La réussite éclatante qui marqua la vie de Joseph à la cour de Pharaon et la façon dont sous son administration les calamités de la famine furent épargnées au peuple égyptien expliquent l'accueil cordial fait par Pharaon au père de Joseph, Jacob, et à ses onze frères, ainsi qu'à leurs nombreuses familles et à leur suite considérable de serviteurs. Habitant le riche territoire de Gossen, près du delta du Nil, « les enfants d'Israël s'accrurent et se multiplièrent; ils devinrent de plus en plus nombreux et puissants; et le pays en fut rempli » (Ex. 1:7).
Il semble que pendant quelque temps cet accroissement fantastique du nombre des Hébreux soit passé presque inaperçu aux yeux des Égyptiens. Joseph était toujours un héros national. Selon toute probabilité le Pharaon sous lequel il servit devait être l'un des derniers membres de la lignée de ces rois pasteurs conquérants, appelés Hyksos, originaires d'Asie, et qui régnèrent sur l'Égypte pendant plusieurs siècles. Cela aiderait à expliquer comment les Israélites, eux-mêmes pasteurs, purent se faire accepter. Mais il y a plus; car certains savants ont avancé que le Pharaon avec lequel Joseph fut en rapport était en quelque sorte monothéiste, ce qui fournissait un lien supplémentaire avec les Hébreux, qui furent des adeptes si résolus du culte d'un Dieu unique.

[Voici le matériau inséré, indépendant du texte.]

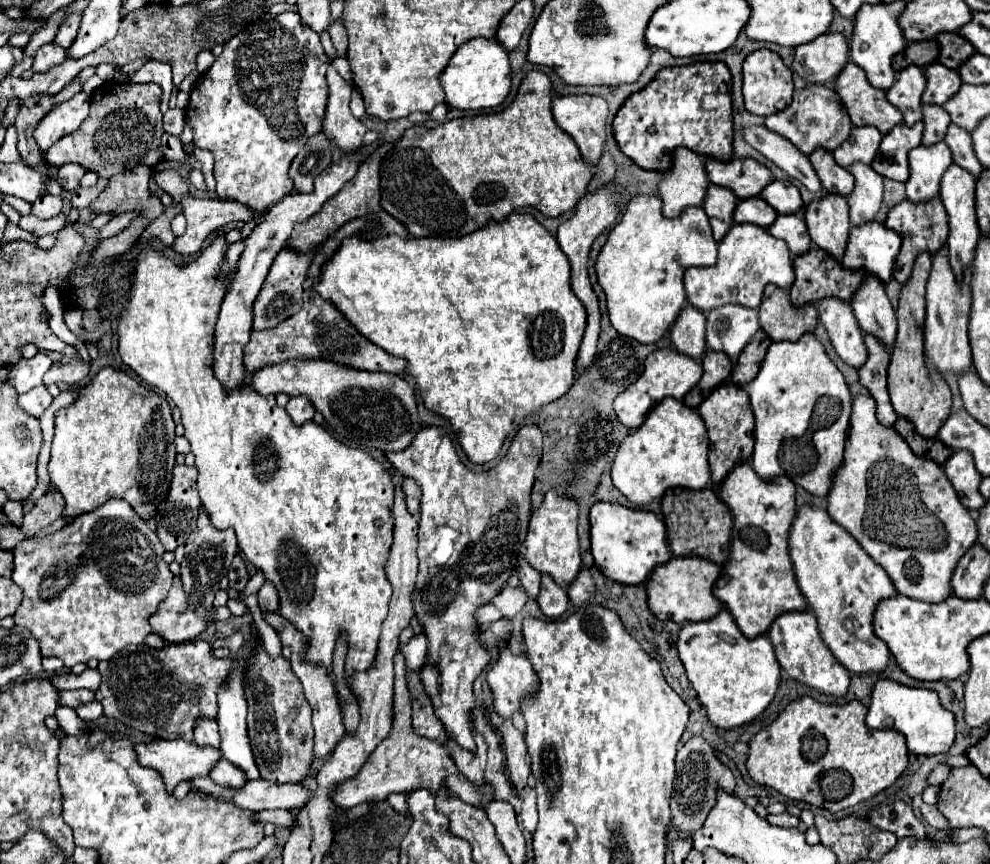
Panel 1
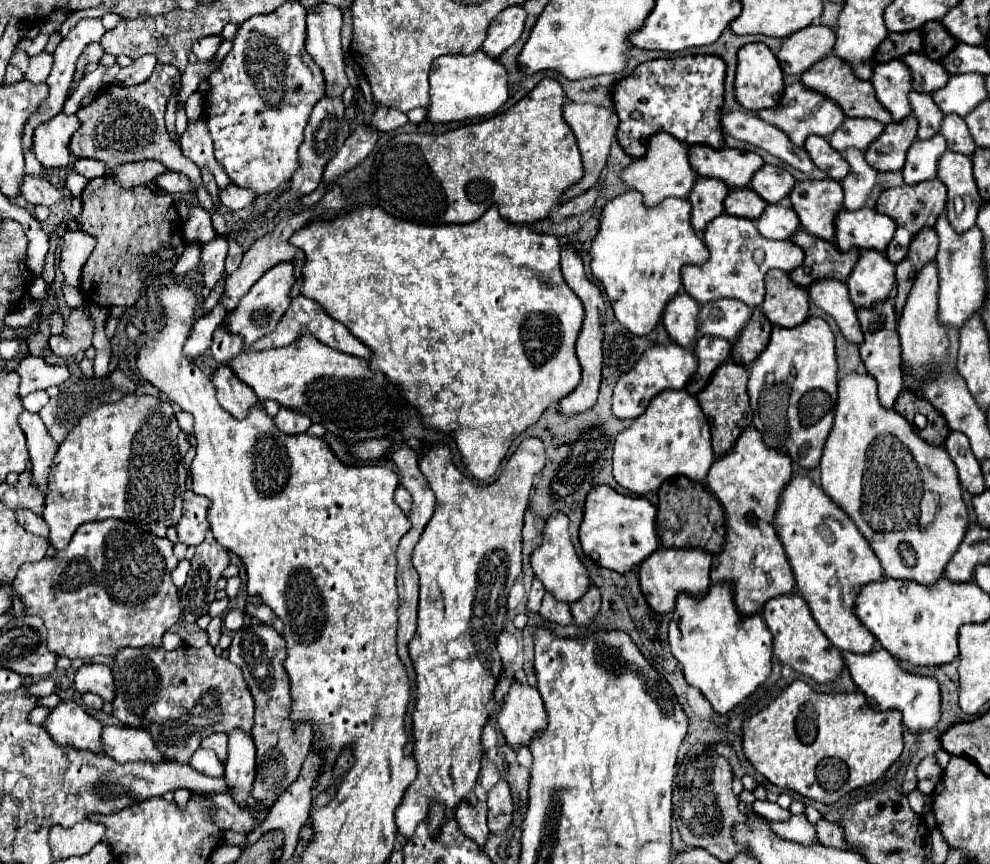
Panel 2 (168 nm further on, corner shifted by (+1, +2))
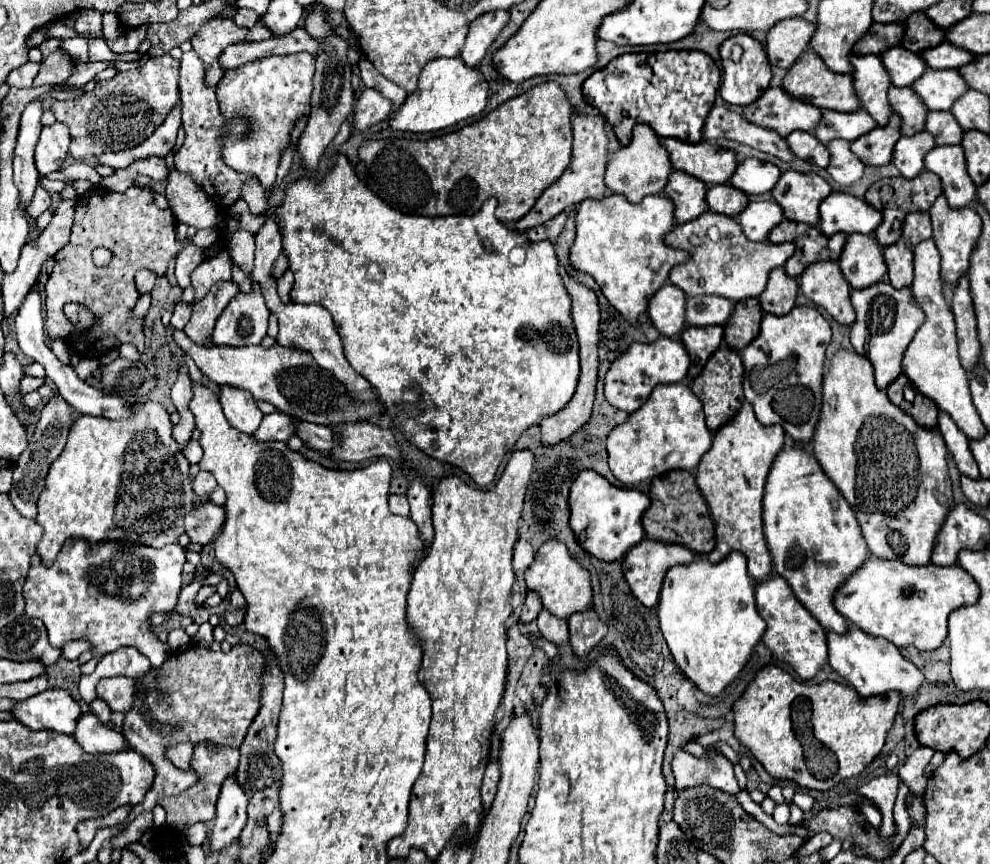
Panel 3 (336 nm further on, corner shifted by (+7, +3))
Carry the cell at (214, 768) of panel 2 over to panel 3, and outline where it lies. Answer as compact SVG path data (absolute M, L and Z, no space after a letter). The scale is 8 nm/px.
M179 743L171 747L167 757L175 763L179 769L191 769L191 759L193 759L193 743Z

L'apparente absence de transition impliquée dans la Bible entre les événements qui marquent la fin du livre de la Genèse et ceux relatés au début de l'Exode pourrait amener à conclure que le laps de temps qui s'est écoulé entre les deux livres est relativement court; mais la Bible suggère par ailleurs qu'il s'agit d'une période considérablement plus longue qu'on ne pourrait le supposer, qui se serait étendue sur quatre siècles ou même davantage (voir Gen. 15:13, 14; Ex. 12:40).

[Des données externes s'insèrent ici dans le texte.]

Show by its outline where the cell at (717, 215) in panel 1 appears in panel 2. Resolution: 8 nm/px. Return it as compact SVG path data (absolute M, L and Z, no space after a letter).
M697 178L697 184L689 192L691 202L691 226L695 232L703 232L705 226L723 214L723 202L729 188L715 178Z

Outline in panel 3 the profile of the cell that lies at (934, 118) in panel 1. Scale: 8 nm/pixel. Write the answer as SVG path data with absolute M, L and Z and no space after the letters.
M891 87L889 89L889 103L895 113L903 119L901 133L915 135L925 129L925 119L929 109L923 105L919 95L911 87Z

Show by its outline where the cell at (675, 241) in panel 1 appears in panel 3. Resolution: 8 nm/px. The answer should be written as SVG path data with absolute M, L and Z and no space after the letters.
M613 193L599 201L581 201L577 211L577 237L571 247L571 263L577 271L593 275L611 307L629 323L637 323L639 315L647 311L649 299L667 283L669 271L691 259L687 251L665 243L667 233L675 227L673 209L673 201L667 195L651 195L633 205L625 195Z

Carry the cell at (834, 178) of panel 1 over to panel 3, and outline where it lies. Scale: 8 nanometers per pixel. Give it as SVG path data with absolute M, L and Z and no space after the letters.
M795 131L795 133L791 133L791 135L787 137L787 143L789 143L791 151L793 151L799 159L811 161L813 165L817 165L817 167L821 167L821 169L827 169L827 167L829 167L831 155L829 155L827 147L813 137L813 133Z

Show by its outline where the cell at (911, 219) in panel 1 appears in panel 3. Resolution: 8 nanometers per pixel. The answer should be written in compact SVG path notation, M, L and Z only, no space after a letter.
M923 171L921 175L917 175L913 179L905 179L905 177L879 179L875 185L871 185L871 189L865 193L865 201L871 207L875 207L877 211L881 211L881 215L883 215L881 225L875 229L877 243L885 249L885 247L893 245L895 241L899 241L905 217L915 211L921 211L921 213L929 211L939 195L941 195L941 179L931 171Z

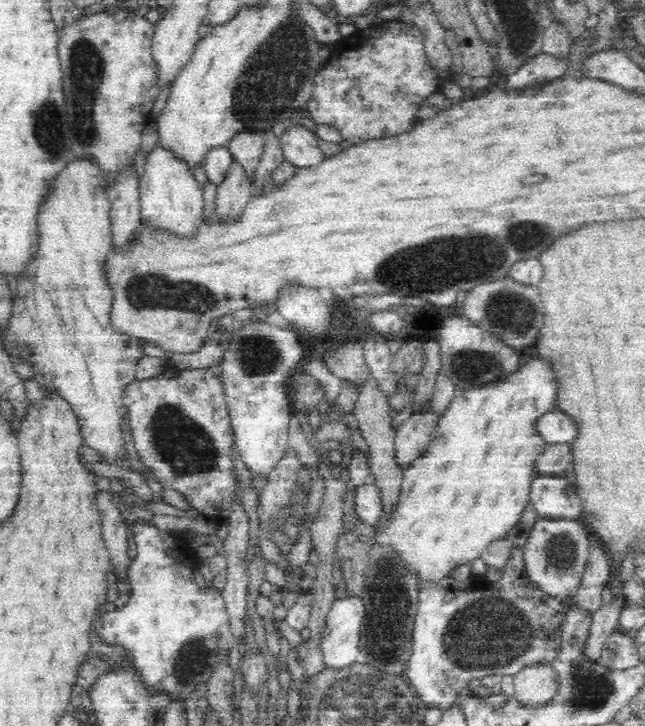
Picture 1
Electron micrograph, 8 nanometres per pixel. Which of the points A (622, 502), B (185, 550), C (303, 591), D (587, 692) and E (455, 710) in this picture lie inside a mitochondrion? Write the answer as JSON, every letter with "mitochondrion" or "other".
{"A":"other","B":"other","C":"other","D":"mitochondrion","E":"other"}

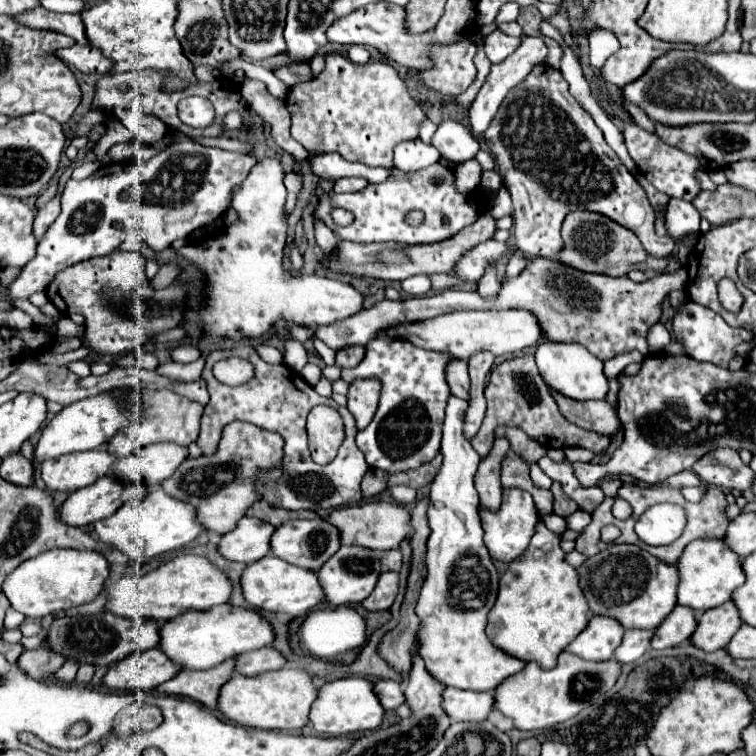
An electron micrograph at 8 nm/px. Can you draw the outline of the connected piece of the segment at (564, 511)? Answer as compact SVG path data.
M553 483L551 491L553 491L553 495L555 495L555 515L559 515L559 517L569 517L571 513L575 513L575 511L579 509L579 505L563 493L563 489L561 489L559 483Z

Il est très improbable que l'oppression pleine de dureté, et souvent irraisonnée, à laquelle les Israélites furent en butte comme le rapporte le livre de l'Exode, ait correspondu à quelque attaque subitement lancée contre eux. Il est plus vraisemblable qu'il s'agit de l'aboutissement d'un processus de harcèlement lent, mais allant sans cesse en s'amplifiant, dû sans doute au départ à l'antipathie violente des Égyptiens autochtones envers les pasteurs (voir Gen. 46:34), et qui aurait pris de l'extension à cause de l'envie et de la jalousie croissantes soulevées par le succès flagrant et la prospérité grandissante des immigrants hébreux.

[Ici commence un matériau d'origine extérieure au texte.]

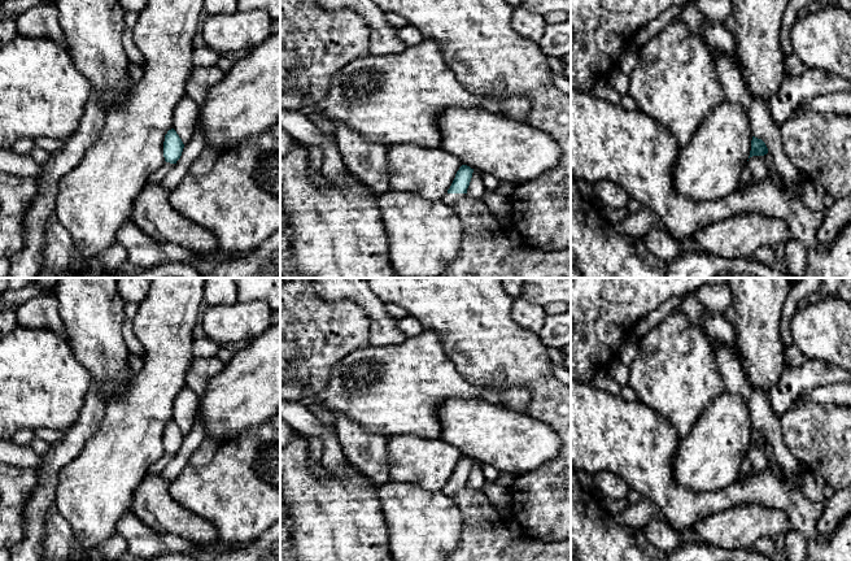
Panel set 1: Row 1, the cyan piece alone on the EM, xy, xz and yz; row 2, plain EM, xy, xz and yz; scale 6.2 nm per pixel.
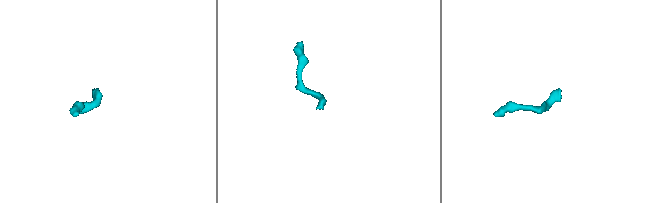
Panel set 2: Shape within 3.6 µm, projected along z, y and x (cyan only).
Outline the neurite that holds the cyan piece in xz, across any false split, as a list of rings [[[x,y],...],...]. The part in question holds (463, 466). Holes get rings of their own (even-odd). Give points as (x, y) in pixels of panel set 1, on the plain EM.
[[[462,456],[455,465],[455,469],[448,480],[448,484],[442,488],[446,496],[453,497],[457,492],[467,486],[467,479],[472,469],[473,460],[467,456]]]

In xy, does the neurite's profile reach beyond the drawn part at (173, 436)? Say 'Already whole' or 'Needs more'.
Already whole

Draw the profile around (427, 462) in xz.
[[[411,435],[388,438],[388,473],[390,480],[410,482],[427,491],[442,491],[462,452],[441,439]]]

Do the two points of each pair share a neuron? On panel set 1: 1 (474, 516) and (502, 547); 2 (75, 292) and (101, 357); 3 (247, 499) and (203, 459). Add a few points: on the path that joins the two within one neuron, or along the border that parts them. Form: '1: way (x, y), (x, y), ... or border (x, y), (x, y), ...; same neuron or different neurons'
1: way (481, 523), (494, 539); same neuron
2: way (91, 308), (96, 342); same neuron
3: border (219, 446), (206, 464), (201, 466), (187, 465); different neurons

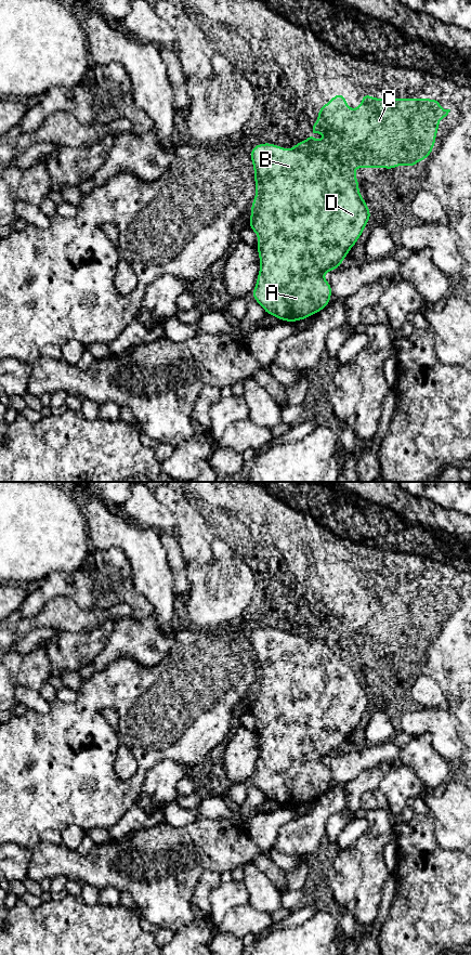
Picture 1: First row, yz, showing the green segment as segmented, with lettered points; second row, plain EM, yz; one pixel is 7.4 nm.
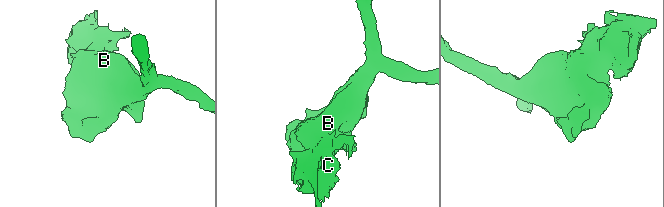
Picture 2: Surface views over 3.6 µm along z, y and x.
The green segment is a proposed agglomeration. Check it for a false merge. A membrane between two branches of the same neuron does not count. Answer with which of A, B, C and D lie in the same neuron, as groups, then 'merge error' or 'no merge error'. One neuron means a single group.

Il semble qu'après la disparition de Joseph et l'expulsion de la dynastie amie des Hyksos, remplacés par une autre lignée de Pharaons qui ne s'intéressaient ni à la religion ni aux activités des Israélites, le statut social et l'importance des enfants d'Israël se soient mis à décliner; et l'accroissement phénoménal de leur nombre en vint à être regardé comme constituant un double danger, à la fois politique et économique.
Après l'accession au trône d'« un nouveau roi, qui n'avait pas connu Joseph » (Ex. 1:8), le nouveau souverain s'employa rapidement à enflammer le ressentiment auquel ses sujets étaient déjà en proie à l'égard des Hébreux, en faisant ressortir à son peuple que « les enfants d'Israël formaient un peuple plus nombreux et plus puissant » qu'eux; et il évoqua aussi l'éventualité qu'en cas de guerre les étrangers fassent cause commune avec les enemis des Égyptiens, et fassent pencher la balance en leur faveur au cours de la bataille.
Le nouveau roi fit tout ce qui était en son pouvoir pour briser les Hébreux, tant moralement que physiquement, en les forçant à abandonner leurs occupations pastorales habituelles pour construire des villes d'approvisionnement; en même temps il dressa tous les obstacles possibles sur leur chemin pour les empêcher de mener à bien les tâches qui leur étaient imposées. Leur sort devenait positivement intolérable, mais bientôt un enfant naîtrait parmi eux, Moïse, qui une fois devenu homme allait être leur chef et leur libérateur.